Tuesday, January 7, 2020

Breakfast With An Old Friend

Regular readers will know that I spent about a year and a half working with Auguste Reymond to help promote and market them in North America as well as English speaking countries around the world.  It was a fun and exciting time, and in hindsight, it was one of those experiences that was a little heart-breaking. Lorenz Aebischer was the CEO, and I have to say that in many ways, Auguste Reymond was his baby.  

As with any brand, there were shareholders to satisfy.  What was not clear at the time, but became clear later, was that the shareholders did not fully understand what it might really take to not only run the brand on the day-to-day, but also did not truly understand what made Auguste Reymond unique. Think about it, it was a brand that was right in the middle of a huge glut of brands pricing similarly.  Some with enormous marketing budgets, some that would come and go like so many Kickstarter brands seem to be doing lately.  But for whatever reason, it was a brand that resonated with a lot of watch fans, and the 100,000 plus followers on social media underscored that fact.  

Well, in the age of sleeping beauty watch brands Auguste Reymond is right there in good company.  It has now changed hands twice, and the current owners seem to be even more confused about what they bought than the people they bought it from.  

Despite what some brand owners and a few "colleagues" in the Fourth and Fifth Estate might think about me, I genuinely want to see brands succeed.  Nobody (even me) wants to see anyone fail.  But this is a brand with so much potential that is now like a cleaved block of ice, floating further and further away from where they want to be.
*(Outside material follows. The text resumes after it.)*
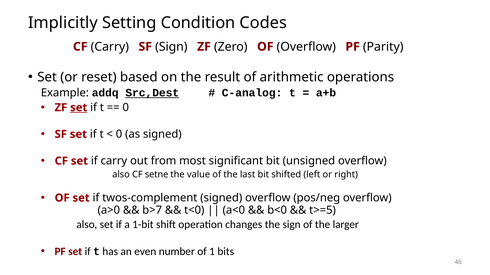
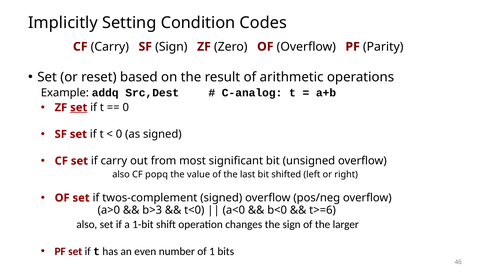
Src,Dest underline: present -> none
setne: setne -> popq
b>7: b>7 -> b>3
t>=5: t>=5 -> t>=6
Let's hope that Prince Charming is waiting in the wings.  I realize that a watch brand is just that.  But in some instances, there is something more.  An idea, a feeling, something that stirs our passions.  For many people, Auguste Reymond was one of those brands.  Let's hope that a wake-up call will reach the owner and manager and they will stop treating it like a red-headed stepchild, and start treating it like the princess to be that it really is.




1 comment:

  1. I spent a lot of time with these folks in the 90's and can tell you that I was very engaged and enamoured with the brand and the people involved with it. The back story of the brand is charming and the history is long. Thanks for bringing this to the attention of the public.